From the search bar in discovery, or the empty Ask-AI textarea. Topic is unconstrained — could be anything in the world.

type "Bohr atom" → setup modal (pre-filled topic)
→ plan modal (Haiku + drama)
→ active runtime (Sonnet streaming)

▸ landing-page click

Click a tile

From discovery, subject pages, paths, recents. Topic is structured — we know the subject family, level hint, exam target.

click chip "Hooke's law" → setup (pre-filled · level hint)
→ plan modal (subject-aware drama)
→ active runtime (Sonnet streaming)

4.The rules

Architectural constraints we don't relax. Each rule is a guarantee to the student.

▸ Never

No spinners. Anywhere. Not in the runtime, not in modals, not in chip clicks. If we see a spinner, we've broken the contract.

▸ Never

No blank screens. Every navigation produces visible content within 400ms — drama, owl, cached preview, or skeleton with subject context.

▸ Never

No blocking single-model calls. If we're waiting on a model, the UI must already be entertaining the student.

▸ Never

No "please wait" copy. The owl is allowed to say "let me think" once. After that, it teaches.

▸ Always

Drama is on-topic. Subject-aware backdrop, owl bubble that previews the lesson. The student is being taught from second zero.

▸ Always

Beats stream behind the scenes. By the time the student finishes Beat 1, Beats 2–4 are ready. By Beat 4, all 7 are done. Zero waiting between beats.

▸ Always

TTS streams sentence-by-sentence. Owl starts speaking as the audio bytes arrive. No "audio loading" pause.

▸ Always

First-time content gets cached for everyone. The next student to ask the same question gets it instantly. Cache grows organically toward Canvas-A's hand-crafted polish.

5.How this powers the milestones

▸ M1 · "It works, and it never feels slow"

Every feature in the tutor functioning end-to-end. Both invocation paths live. Haiku-first + Sonnet-stream + drama modal is the default cold-start pattern. All content LLM-generated; no caching beyond the browser. The tutor is real — slow on absolute first hit, but the student never feels it because the drama covers the gap.

▸ M2 · "Always instant"

The most-asked content gets pre-generated and cached, Canvas-A style.
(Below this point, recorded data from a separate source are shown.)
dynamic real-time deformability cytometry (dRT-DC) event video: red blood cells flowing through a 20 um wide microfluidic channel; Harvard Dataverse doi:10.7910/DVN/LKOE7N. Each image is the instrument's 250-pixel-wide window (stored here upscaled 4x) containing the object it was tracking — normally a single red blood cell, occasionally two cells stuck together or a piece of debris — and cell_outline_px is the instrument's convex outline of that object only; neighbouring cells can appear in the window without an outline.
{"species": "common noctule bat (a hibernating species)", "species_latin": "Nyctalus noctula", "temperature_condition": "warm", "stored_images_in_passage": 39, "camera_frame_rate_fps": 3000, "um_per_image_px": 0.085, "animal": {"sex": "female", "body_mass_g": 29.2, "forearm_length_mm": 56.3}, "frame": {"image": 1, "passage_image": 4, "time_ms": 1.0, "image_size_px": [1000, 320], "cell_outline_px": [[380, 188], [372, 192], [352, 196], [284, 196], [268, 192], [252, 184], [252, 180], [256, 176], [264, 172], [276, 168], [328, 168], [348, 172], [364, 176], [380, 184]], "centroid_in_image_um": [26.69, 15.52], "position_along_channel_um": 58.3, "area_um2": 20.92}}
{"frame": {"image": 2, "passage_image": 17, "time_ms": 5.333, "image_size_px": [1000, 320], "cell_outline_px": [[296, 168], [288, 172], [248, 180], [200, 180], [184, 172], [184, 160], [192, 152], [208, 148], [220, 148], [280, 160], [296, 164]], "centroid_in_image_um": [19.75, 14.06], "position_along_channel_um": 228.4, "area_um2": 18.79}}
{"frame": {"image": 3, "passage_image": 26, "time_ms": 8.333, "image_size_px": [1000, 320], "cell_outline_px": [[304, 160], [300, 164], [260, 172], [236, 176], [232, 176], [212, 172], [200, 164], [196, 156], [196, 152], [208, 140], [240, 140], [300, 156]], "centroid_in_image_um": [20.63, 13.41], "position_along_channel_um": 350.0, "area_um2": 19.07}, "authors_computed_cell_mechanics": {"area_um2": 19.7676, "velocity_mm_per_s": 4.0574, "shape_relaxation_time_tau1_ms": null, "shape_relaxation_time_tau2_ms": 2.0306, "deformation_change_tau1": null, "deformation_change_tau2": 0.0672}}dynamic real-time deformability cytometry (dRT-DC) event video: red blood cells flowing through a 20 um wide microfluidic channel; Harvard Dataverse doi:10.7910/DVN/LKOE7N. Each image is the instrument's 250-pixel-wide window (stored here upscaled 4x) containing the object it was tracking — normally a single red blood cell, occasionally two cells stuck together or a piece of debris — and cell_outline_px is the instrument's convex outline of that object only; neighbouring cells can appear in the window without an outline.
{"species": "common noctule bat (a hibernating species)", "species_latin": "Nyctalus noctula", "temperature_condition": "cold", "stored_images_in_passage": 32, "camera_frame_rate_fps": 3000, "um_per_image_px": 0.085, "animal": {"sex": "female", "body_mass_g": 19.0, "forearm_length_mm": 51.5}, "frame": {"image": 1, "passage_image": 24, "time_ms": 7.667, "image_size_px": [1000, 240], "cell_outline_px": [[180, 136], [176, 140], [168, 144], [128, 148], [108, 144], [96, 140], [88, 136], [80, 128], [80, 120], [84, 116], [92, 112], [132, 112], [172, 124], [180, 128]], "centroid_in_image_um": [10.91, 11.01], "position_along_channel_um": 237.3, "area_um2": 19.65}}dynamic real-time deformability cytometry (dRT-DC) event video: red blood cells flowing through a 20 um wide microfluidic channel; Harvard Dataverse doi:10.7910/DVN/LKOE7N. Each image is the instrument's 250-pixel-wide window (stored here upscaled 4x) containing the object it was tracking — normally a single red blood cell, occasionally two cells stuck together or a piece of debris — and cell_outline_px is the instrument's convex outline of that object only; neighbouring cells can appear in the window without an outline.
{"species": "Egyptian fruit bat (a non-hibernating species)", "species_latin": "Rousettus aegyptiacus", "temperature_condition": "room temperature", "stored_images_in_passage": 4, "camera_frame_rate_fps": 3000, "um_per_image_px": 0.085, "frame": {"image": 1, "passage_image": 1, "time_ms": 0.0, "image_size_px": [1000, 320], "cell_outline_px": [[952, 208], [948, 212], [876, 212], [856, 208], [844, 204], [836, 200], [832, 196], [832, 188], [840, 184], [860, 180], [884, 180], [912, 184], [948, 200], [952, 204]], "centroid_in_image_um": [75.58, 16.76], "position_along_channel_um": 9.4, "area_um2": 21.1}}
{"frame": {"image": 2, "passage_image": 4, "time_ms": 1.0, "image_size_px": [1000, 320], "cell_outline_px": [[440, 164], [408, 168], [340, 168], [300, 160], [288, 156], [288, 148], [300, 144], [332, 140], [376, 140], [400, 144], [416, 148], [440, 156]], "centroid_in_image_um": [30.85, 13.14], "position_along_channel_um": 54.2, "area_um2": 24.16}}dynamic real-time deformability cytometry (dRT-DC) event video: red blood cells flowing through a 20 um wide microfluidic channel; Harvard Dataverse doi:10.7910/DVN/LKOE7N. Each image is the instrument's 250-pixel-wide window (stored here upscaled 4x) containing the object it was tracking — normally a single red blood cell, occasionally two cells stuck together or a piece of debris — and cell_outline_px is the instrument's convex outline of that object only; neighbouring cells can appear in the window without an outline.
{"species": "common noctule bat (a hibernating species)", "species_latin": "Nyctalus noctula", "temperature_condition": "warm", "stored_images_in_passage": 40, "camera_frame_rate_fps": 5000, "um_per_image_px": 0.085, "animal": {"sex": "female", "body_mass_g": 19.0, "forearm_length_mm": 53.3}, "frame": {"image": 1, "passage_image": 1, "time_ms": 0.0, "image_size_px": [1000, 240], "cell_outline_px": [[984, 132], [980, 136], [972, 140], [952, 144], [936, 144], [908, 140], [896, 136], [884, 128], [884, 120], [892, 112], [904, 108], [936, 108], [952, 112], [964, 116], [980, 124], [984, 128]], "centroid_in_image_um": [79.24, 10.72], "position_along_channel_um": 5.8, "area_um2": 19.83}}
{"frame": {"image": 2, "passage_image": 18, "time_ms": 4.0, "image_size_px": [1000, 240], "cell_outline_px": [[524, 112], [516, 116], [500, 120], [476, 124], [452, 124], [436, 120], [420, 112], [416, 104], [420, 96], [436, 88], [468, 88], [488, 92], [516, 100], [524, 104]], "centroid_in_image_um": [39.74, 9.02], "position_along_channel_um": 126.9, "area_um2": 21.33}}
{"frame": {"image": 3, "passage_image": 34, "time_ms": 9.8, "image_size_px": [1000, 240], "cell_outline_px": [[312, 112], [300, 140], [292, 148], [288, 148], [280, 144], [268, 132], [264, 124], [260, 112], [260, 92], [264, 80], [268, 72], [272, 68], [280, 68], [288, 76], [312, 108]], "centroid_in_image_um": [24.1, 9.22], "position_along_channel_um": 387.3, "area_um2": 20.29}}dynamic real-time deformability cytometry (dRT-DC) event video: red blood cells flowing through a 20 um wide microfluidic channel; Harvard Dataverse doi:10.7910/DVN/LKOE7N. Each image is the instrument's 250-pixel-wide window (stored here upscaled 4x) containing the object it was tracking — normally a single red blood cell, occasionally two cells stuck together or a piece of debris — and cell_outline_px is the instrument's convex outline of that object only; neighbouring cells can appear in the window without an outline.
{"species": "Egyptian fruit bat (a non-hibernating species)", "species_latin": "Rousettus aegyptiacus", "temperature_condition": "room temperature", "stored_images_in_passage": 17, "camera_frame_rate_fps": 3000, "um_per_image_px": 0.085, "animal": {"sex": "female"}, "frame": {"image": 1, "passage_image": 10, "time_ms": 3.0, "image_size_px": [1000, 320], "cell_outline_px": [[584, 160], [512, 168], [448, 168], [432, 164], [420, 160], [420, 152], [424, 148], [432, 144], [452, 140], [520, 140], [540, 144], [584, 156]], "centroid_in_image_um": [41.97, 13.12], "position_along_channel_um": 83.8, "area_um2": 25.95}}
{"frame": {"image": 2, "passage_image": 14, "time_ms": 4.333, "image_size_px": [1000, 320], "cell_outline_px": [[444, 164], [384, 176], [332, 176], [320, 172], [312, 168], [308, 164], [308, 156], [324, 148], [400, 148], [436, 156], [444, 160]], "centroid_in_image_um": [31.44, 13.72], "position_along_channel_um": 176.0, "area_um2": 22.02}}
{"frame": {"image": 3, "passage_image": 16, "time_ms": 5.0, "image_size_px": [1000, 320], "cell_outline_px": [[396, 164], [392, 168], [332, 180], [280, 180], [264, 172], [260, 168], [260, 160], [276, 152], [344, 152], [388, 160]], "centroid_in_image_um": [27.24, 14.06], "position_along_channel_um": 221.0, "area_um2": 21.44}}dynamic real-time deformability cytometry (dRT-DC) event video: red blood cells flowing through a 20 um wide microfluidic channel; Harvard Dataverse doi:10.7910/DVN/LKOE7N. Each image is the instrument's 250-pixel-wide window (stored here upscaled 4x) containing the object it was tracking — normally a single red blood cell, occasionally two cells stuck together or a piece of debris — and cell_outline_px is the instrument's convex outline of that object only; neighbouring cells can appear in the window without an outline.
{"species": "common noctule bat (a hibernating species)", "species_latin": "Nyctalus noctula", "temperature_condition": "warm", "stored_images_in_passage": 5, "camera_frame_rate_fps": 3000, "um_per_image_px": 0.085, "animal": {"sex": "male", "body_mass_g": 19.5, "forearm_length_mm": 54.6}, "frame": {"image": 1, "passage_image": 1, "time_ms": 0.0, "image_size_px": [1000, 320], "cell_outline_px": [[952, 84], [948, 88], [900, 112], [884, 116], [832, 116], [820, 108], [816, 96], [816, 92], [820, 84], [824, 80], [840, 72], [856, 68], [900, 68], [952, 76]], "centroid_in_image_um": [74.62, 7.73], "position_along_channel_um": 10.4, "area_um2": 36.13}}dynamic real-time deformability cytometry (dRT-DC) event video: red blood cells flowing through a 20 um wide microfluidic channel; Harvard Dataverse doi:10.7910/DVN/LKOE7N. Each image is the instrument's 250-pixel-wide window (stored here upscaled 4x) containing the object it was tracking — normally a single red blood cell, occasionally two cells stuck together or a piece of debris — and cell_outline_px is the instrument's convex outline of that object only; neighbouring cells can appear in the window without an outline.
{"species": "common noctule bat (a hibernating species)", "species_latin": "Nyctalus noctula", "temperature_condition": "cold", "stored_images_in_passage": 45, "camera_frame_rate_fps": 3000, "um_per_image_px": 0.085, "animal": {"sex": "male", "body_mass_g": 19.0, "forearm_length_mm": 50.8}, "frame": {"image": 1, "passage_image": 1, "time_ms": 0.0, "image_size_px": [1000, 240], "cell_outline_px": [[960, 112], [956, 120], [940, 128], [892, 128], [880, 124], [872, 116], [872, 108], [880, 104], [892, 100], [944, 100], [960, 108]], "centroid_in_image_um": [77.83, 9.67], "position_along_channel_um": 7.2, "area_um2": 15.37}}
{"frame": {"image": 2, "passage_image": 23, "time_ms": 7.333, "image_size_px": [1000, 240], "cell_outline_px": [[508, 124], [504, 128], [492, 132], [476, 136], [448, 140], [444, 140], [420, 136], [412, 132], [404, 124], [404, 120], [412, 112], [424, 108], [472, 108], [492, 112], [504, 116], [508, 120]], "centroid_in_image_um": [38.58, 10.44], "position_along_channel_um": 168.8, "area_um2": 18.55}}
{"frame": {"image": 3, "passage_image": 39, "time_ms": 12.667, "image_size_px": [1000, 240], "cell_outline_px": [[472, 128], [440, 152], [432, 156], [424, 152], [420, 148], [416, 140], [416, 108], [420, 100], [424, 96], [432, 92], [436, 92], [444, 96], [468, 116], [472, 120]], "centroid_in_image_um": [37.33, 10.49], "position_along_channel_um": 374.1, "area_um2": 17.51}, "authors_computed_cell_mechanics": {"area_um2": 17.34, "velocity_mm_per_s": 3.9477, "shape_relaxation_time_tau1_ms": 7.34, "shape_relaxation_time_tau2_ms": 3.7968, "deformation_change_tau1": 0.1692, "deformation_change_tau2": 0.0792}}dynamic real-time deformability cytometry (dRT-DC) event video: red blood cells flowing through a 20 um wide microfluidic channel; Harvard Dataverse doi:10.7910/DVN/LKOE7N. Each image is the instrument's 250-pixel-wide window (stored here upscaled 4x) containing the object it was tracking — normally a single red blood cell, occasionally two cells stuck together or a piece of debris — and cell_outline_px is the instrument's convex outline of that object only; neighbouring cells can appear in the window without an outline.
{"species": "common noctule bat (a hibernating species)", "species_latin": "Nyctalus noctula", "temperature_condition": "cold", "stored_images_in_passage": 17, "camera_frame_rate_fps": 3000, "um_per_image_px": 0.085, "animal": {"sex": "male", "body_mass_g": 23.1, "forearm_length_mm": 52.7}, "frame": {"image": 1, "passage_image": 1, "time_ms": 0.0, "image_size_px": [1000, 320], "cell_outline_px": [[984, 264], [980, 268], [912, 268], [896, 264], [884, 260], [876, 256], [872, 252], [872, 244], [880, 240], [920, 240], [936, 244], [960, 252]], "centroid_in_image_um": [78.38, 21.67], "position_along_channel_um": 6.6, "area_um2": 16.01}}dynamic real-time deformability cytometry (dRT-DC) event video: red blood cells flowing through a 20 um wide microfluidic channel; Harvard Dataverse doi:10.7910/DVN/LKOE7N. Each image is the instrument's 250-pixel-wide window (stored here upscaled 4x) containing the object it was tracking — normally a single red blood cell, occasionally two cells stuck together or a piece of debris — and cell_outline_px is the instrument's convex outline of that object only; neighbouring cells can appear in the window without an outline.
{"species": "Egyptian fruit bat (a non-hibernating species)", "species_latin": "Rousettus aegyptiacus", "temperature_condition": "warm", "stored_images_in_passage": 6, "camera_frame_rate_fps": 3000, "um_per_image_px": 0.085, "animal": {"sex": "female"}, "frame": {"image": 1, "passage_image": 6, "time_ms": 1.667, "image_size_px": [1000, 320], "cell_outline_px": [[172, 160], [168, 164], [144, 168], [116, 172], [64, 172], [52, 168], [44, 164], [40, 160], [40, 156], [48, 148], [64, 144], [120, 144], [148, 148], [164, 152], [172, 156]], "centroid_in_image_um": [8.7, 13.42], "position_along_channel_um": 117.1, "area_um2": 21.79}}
Hot path: cached lessons load in <200ms — drama modal is a half-second flicker, then full lesson. Cold path: still on-demand, still <3s, still no spinners. Same architecture; cache is a performance optimization, not an experience change.

▸ Why this scales

The drama modal is a UI investment, not infrastructure. We can run on slower models, smaller GPU budgets, or in regions with high model latency — and the student still feels engaged. As infra improves, the drama modal shrinks toward instant. The student never notices the change.